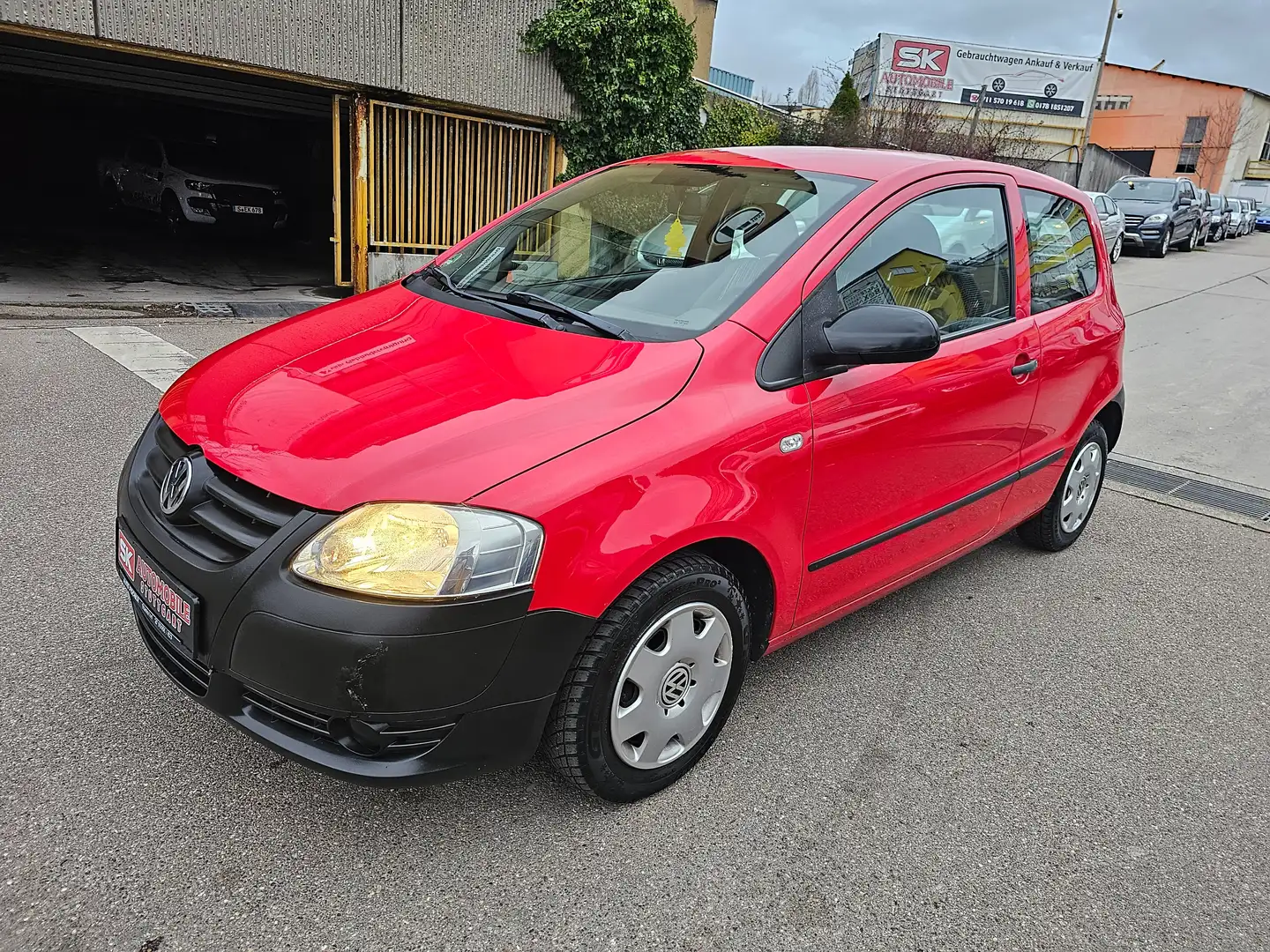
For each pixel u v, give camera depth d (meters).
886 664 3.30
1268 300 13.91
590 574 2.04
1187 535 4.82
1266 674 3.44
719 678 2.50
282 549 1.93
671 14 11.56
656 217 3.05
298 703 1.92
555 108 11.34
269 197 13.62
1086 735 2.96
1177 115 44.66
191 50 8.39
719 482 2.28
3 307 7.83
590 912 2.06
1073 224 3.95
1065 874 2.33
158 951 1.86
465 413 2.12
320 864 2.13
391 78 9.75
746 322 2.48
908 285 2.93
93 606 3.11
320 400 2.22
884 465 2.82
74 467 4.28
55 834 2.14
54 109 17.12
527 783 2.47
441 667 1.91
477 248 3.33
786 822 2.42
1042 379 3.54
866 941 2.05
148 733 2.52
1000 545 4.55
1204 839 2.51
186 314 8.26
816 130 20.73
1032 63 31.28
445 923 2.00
----
> **Work request**:
Look above for the line that holds "1073 224 3.95", then copy it and each line after it exactly, through the last line of the data.

> **Answer to the exercise**:
1073 224 3.95
1065 874 2.33
158 951 1.86
465 413 2.12
320 864 2.13
391 78 9.75
746 322 2.48
908 285 2.93
93 606 3.11
320 400 2.22
884 465 2.82
74 467 4.28
55 834 2.14
54 109 17.12
527 783 2.47
441 667 1.91
477 248 3.33
786 822 2.42
1042 379 3.54
866 941 2.05
148 733 2.52
1000 545 4.55
1204 839 2.51
186 314 8.26
816 130 20.73
1032 63 31.28
445 923 2.00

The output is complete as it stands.